● **Task details**
Find how many lines in the data below mention "other". Give the number only.

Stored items

· · · · · · ·

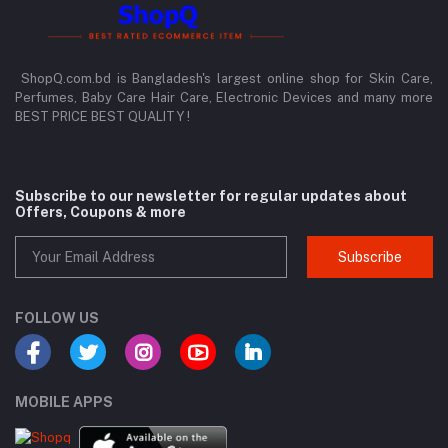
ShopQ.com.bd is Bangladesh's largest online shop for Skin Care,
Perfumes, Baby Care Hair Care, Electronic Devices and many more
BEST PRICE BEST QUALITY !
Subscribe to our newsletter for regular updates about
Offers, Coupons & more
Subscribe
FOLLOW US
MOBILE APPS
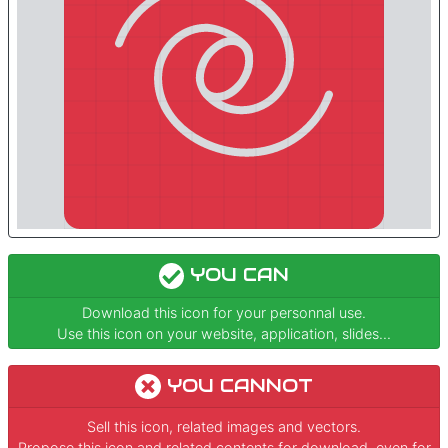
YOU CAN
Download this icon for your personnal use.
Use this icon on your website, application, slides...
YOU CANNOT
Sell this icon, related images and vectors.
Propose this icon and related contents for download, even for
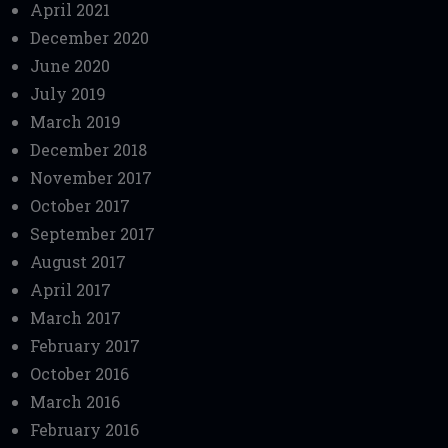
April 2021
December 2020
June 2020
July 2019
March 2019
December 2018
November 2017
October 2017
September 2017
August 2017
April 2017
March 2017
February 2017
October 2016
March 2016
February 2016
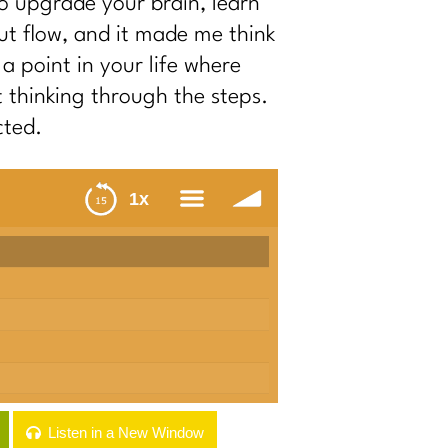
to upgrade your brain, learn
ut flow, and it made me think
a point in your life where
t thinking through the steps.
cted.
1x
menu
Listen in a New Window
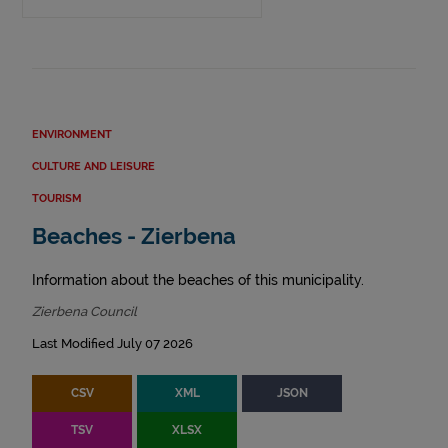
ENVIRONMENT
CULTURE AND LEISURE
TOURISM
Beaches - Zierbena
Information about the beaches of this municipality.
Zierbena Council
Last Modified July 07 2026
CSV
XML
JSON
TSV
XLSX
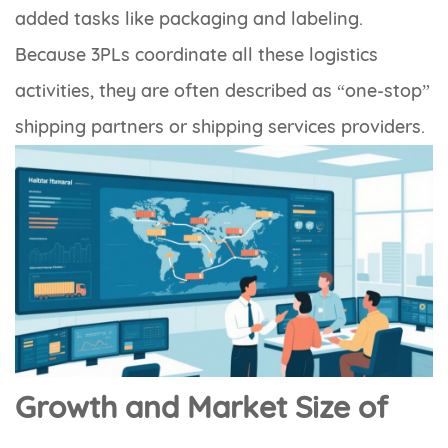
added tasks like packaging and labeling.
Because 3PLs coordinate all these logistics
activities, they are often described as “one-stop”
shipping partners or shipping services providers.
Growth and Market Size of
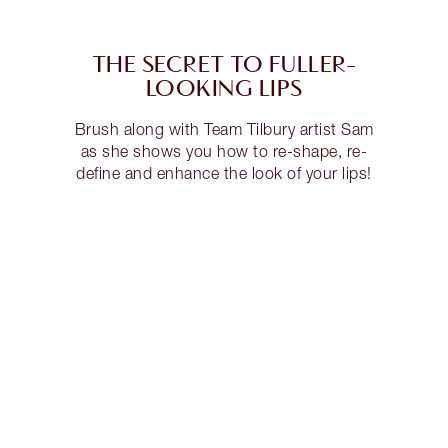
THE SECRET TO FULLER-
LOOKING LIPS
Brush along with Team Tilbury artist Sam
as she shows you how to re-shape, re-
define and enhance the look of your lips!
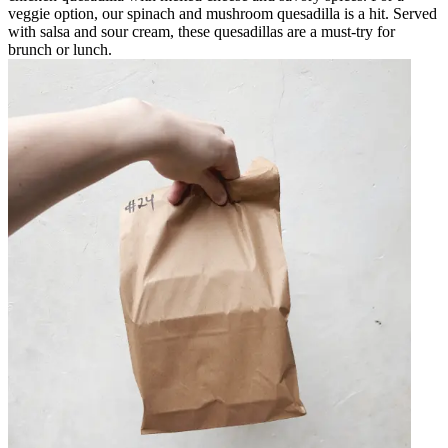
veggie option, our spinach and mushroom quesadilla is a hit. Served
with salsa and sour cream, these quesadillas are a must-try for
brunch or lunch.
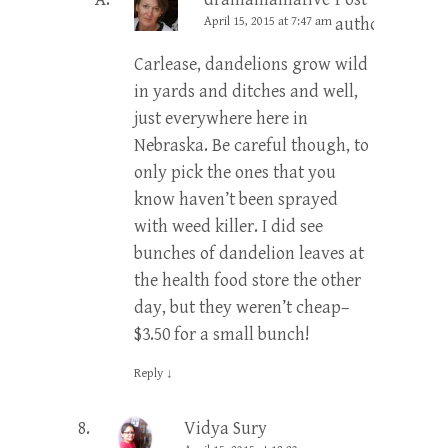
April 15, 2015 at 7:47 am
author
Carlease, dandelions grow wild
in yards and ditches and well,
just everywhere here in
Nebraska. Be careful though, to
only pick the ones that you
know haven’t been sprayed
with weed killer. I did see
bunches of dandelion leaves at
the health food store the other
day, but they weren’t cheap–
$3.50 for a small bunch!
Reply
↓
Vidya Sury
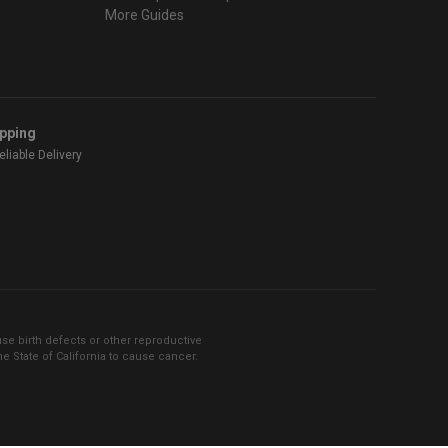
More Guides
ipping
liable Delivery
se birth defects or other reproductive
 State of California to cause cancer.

· · · · · · ·

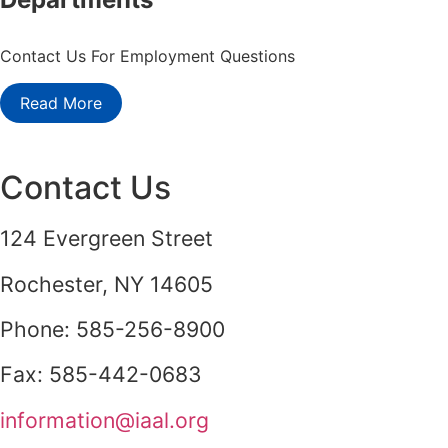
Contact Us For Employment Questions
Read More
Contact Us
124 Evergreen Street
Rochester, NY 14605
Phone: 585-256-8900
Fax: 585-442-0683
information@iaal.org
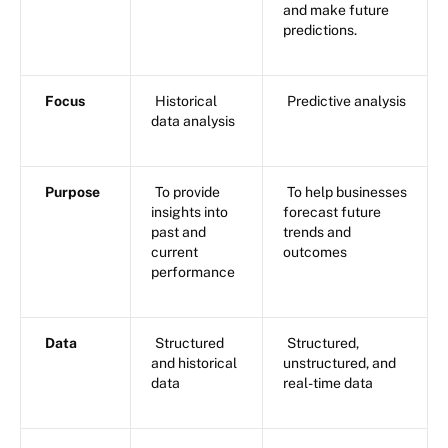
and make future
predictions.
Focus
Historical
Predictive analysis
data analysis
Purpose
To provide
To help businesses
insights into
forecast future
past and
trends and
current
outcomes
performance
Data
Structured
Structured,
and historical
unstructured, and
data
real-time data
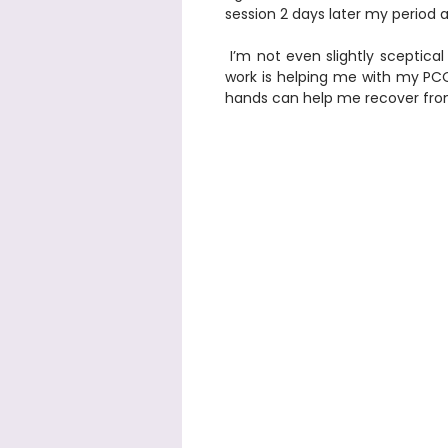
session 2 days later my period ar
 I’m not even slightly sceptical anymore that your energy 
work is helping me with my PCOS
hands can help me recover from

· · · · · · ·

● **Reply**
2